Event processing tools are somewhat expensive because they are new and they are typically being built for processing “complex” events from disparate but related sources to make inferences.   The cost of implementing these tools at this time may exceed the cost of cleaning data or isolating “bad” data after the fact.  However, if there is enough demand,  I expect to see some of the intellectual property being used for complex event processing applied to detecting and isolating suspect data either at the source or in the collection stream.  The demand will happen when there are more users of more big data, and when users realize critical business decisions may be suspect because of issues with bad data.

However, technology alone won’t stop humans from corrupting the sources of data or influencing outcomes by introducing “bad” data.  We will still need robust data governance and security models because event processing won’t capture every data imperfection.   If we effectively leverage both technology like event processing and processes like data governance we can tip the scales in favor of prevention and in the end make well informed decisions and predictions that can be defended and reproduced.

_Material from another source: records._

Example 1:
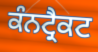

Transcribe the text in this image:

ਕੰਨਟ੍ਰੈਕਟ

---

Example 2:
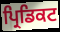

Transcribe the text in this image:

ਪ੍ਰਿਡਿਕਟ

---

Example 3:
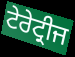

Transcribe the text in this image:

ਟੇਰੇਟ੍ਰੀਜ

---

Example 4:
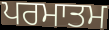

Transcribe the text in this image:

ਪਰਮਾਤਮ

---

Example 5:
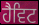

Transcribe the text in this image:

ਹੈਵਿਟ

The Current Big Thing – Big Data

By now you are probably sick of hearing about Big Data.  I know I am.   It’s like a pop song you can’t get out of your head because you hear it everywhere you go.

According to Wikipedia, “big data is a loosely-defined term used to describe data sets so large and complex that they become awkward to work with using on-hand database management tools. Difficulties include capture, storage, search, sharing, analysis, and visualization. “

The fact is we can generate so much information so fast from web sites, social media, automated sensors, communications networks, and other computing related devices that it is becoming increasingly difficult to capture and store the data, let alone analyze it.

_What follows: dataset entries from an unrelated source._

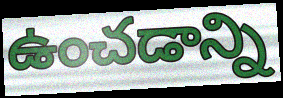
ఉంచడాన్ని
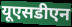
यूएसडीएन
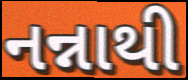
નન્નાથી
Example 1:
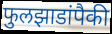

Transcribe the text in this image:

फुलझाडांपैकी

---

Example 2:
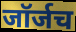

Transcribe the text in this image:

जॉर्जच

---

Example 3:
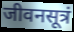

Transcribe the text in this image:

जीवनसूत्रं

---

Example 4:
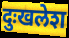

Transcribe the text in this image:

दुःखलेश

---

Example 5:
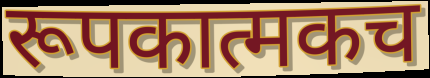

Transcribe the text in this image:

रूपकात्मकच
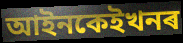
আইনকেইখনৰ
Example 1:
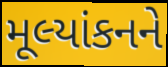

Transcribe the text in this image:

મૂલ્યાંકનને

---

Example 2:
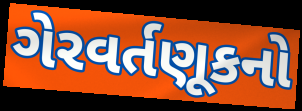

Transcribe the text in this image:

ગેરવર્તણૂકનો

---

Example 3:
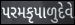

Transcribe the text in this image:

પરમકૃપાળુદેવે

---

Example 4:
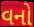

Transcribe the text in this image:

વનો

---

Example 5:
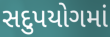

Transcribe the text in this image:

સદુપયોગમાં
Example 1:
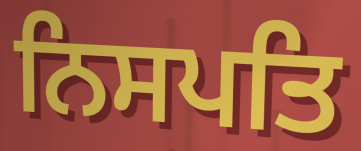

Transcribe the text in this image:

ਨਿਸਪਤਿ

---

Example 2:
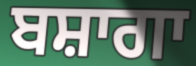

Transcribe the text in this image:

ਬਸ਼ਾਗਾ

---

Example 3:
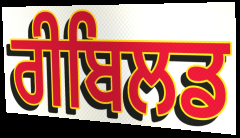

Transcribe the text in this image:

ਰੀਬਿਲਡ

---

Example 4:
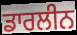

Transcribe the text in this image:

ਡਾਰਲੀਨ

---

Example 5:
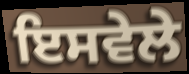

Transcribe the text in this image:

ਇਸਵੇਲੇ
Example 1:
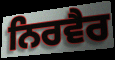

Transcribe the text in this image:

ਨਿਰਵੈਰ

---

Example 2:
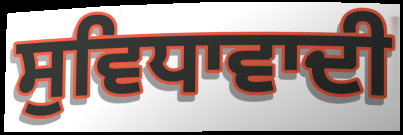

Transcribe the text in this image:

ਸੁਵਿਧਾਵਾਦੀ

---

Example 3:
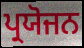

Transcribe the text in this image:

ਪ੍ਰਯੋਜਨ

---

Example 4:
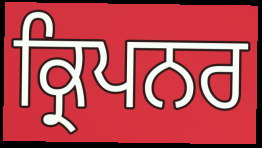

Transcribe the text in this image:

ਕ੍ਰਿਪਨਰ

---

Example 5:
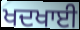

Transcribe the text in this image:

ਖਦਖਾਈ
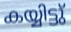
കയ്യിട്ടു്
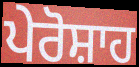
ਪੇਰੋਸ਼ਾਹ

The problem with the term “big data” is that the word “big” is ambiguous, and certainly relative to your unique situation.  It kind of reminds me of the argument of what a recession is.  Most people know it when they see it.   They can certainly find lots of evidence of a recession – slow sales, slow economic growth, high unemployment (although to be fair, slow and high are ambiguous).  The economists have a quantitative definition for a recession.   It is two consecutive quarters of negative economic growth as measured by a country’s gross domestic product.

Most IT practitioners could probably describe some of the evidence of a big data problem like frequent meetings about how to archive data to free up disk space, complaints about insufficient historical data to do analysis and modeling, or the simple fact that data is coming in with no place to store it.  Would it be possible to have a quantitative measure to define big data – something like an increase in data inflows and storage needs of more than 10% in each of 2 consecutive quarters?

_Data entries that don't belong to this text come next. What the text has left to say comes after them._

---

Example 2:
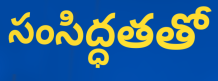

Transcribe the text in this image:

సంసిద్ధతతో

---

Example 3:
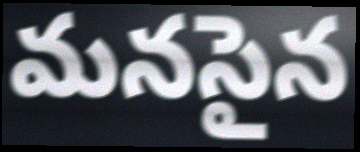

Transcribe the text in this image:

మనసైన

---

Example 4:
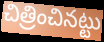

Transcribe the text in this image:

చిత్రించినట్టు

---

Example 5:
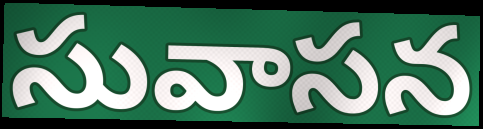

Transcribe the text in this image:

సువాసన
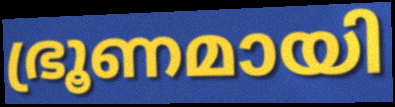
ഭ്രൂണമായി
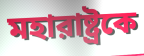
মহারাষ্ট্রকে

OK, maybe not, but I would propose that when someone starts talking “big data” we get them to be more explicit about what they mean as it pertains to the business at hand.  How about we quantify the problem, or, better yet, can we spend more time focused on exactly what “Big Opportunities” are presented to justify all the activity around solving a perceived “Big Data” problem.  Here’s the thing – many organizations haven’t been able to capitalize on data warehouses and business intelligence investments.  Just going down the path of the next big thing –  like big data – won’t benefit them until they have the plans, resources, and commitment to capitalize on a big data solution.

Finally, for companies that have a big data opportunity, there will be a host of new considerations around the way they manage meta data (descriptions of what the data represents), data governance (rules about how the data is used), data quality, data retention, etc. that will have a profound effect on type of analysis that can be performed and the reliability of the results.  My intent is to cover some of these in future posts.